▶ The task
Using the records below, transcribe word for word the stretch from the line that contains "190, 77], 223.71" through the line that contains "228, 106], 204.95", both end lines included, and nothing else.

▶ Extracted entries
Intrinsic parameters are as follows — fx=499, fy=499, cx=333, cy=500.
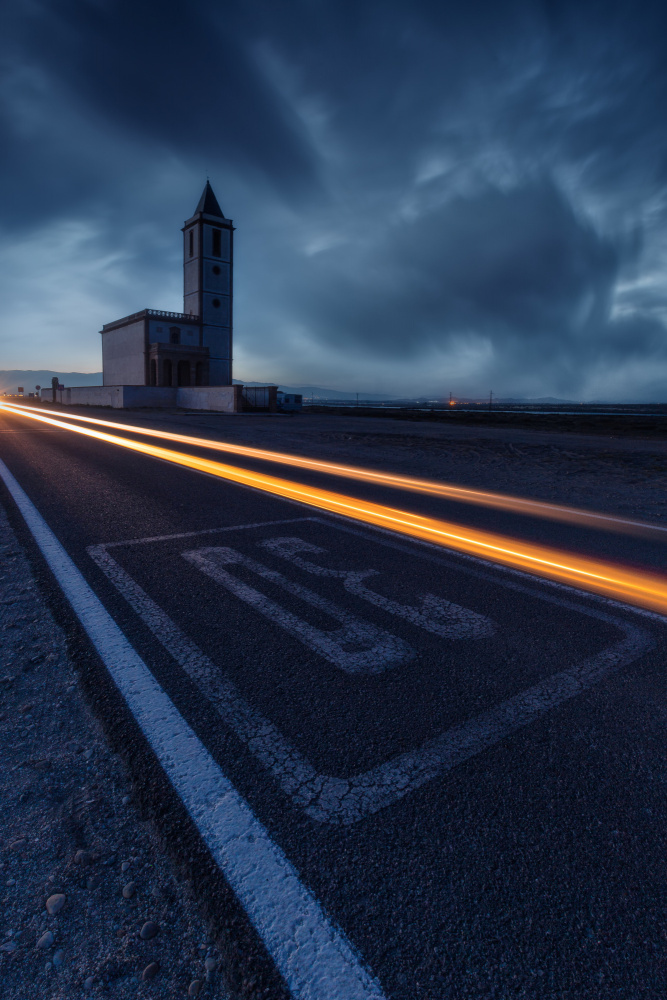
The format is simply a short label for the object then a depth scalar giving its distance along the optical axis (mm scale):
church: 56156
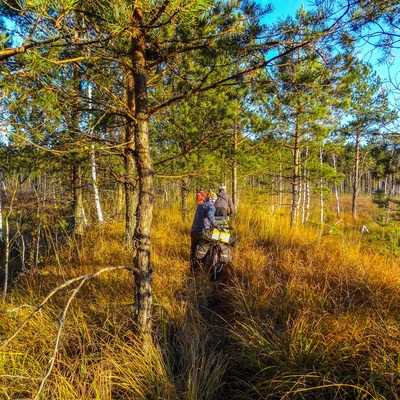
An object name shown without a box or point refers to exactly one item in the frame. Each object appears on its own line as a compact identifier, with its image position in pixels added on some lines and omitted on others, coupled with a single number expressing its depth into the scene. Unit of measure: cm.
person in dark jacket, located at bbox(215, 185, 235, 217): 686
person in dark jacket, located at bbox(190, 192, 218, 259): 489
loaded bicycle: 463
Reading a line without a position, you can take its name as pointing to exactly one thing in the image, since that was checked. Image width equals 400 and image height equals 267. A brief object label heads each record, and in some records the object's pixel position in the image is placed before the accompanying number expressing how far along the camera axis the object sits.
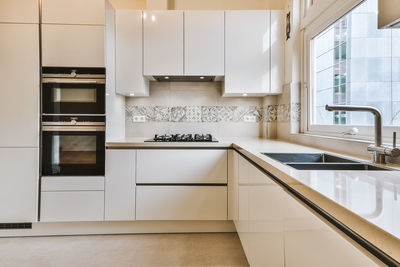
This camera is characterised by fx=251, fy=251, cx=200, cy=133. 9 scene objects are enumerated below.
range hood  2.55
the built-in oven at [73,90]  2.18
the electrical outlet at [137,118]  2.81
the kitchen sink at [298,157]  1.48
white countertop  0.42
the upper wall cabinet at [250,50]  2.42
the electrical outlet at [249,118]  2.84
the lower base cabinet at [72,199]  2.17
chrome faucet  1.11
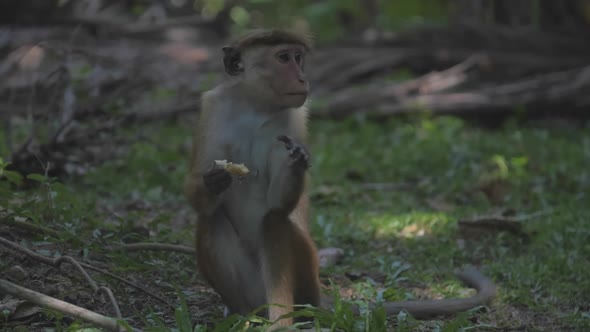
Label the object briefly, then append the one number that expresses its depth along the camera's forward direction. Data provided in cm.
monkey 759
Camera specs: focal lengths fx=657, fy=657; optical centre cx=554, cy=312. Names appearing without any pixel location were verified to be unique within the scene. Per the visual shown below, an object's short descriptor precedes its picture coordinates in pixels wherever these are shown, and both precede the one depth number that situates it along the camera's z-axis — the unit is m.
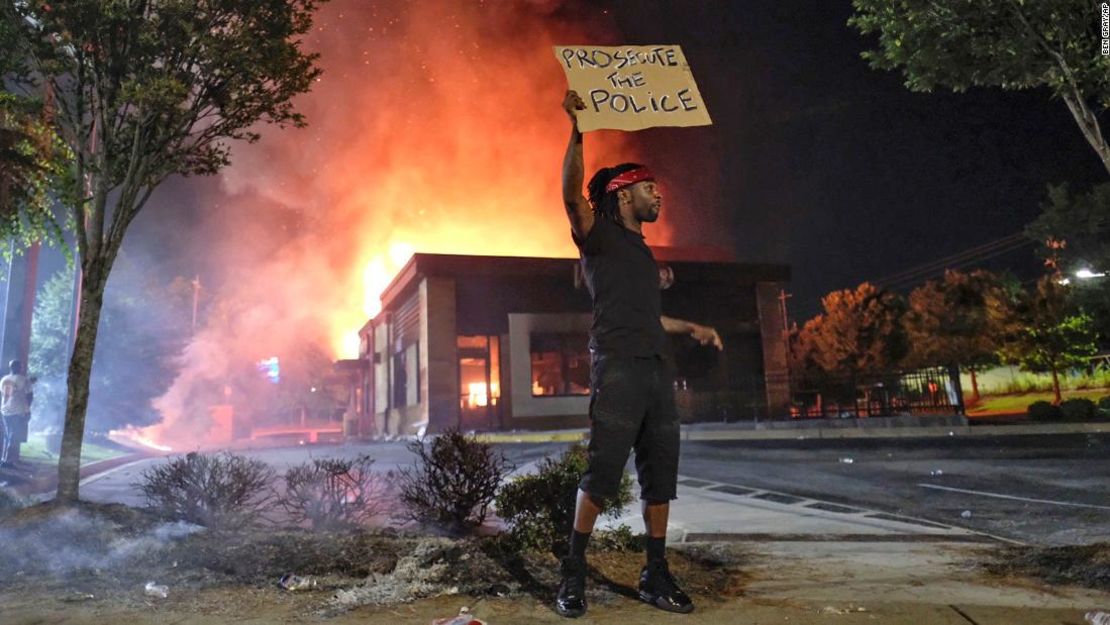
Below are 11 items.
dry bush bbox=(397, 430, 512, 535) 4.63
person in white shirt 11.48
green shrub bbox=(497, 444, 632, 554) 3.94
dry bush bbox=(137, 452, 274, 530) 4.83
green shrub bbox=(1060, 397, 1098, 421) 16.52
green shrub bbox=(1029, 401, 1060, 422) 18.08
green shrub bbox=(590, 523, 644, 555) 4.11
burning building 27.09
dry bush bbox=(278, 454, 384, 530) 4.96
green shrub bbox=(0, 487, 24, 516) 5.22
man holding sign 3.06
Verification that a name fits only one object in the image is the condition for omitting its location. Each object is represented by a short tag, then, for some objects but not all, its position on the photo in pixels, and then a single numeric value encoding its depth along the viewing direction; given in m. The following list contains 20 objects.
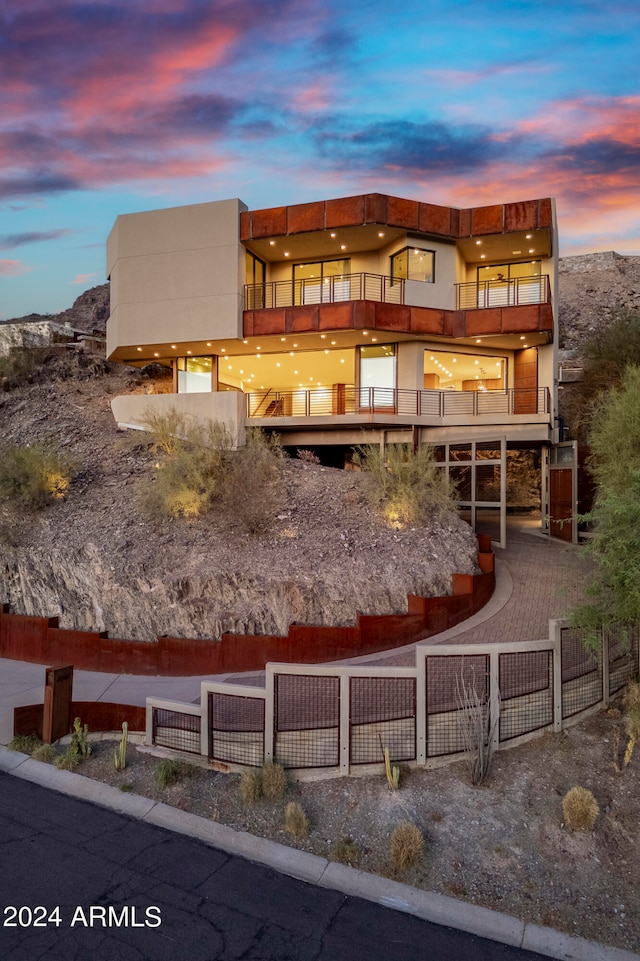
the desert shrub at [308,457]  19.09
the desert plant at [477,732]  6.38
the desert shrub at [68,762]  7.17
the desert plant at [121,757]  7.05
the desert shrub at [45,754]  7.40
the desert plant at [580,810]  5.67
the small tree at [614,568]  6.71
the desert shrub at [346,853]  5.45
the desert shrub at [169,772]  6.67
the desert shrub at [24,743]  7.73
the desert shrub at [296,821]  5.82
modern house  19.88
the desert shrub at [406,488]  13.64
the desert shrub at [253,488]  13.53
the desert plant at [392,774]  6.32
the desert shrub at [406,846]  5.34
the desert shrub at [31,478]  14.79
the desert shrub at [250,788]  6.29
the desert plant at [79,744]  7.34
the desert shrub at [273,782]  6.36
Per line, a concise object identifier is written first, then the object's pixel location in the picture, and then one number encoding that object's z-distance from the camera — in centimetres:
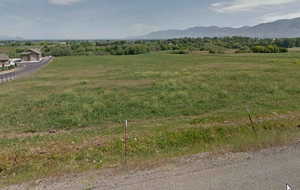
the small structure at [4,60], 6516
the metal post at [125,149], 671
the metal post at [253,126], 858
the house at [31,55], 8944
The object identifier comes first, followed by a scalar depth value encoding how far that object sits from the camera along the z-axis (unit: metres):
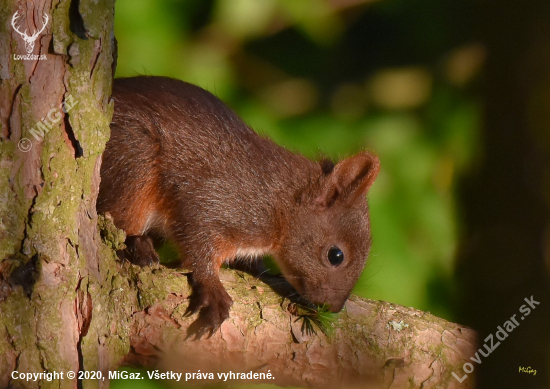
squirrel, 5.68
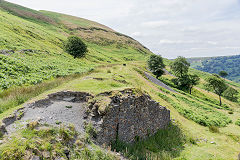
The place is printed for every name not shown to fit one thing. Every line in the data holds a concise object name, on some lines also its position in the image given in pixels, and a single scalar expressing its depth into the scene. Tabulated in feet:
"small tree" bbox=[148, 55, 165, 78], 214.48
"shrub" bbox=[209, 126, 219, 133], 72.50
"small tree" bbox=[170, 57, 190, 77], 223.71
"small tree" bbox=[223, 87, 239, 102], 245.45
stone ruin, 36.04
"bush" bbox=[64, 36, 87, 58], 200.85
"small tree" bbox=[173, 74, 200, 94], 209.25
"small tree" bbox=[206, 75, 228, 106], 204.95
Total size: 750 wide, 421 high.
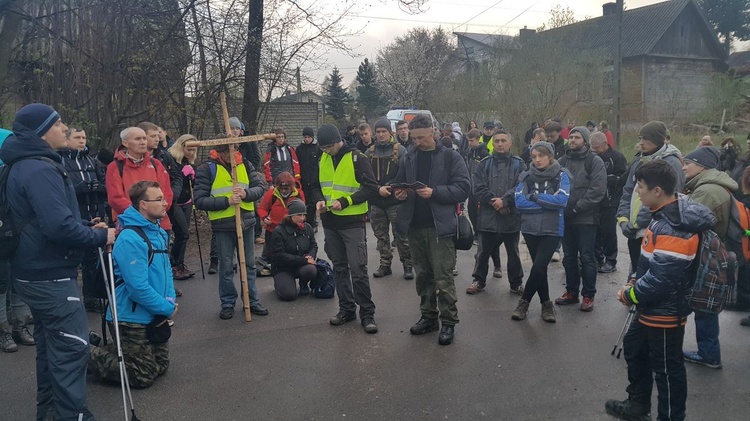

▶ Task response
"small tree" bbox=[170, 57, 190, 77], 223.71
"small tree" bbox=[223, 87, 239, 102], 245.45
stone ruin, 36.04
"bush" bbox=[64, 36, 87, 58], 200.85
"small tree" bbox=[173, 74, 200, 94], 209.25
"small tree" bbox=[206, 75, 228, 106], 204.95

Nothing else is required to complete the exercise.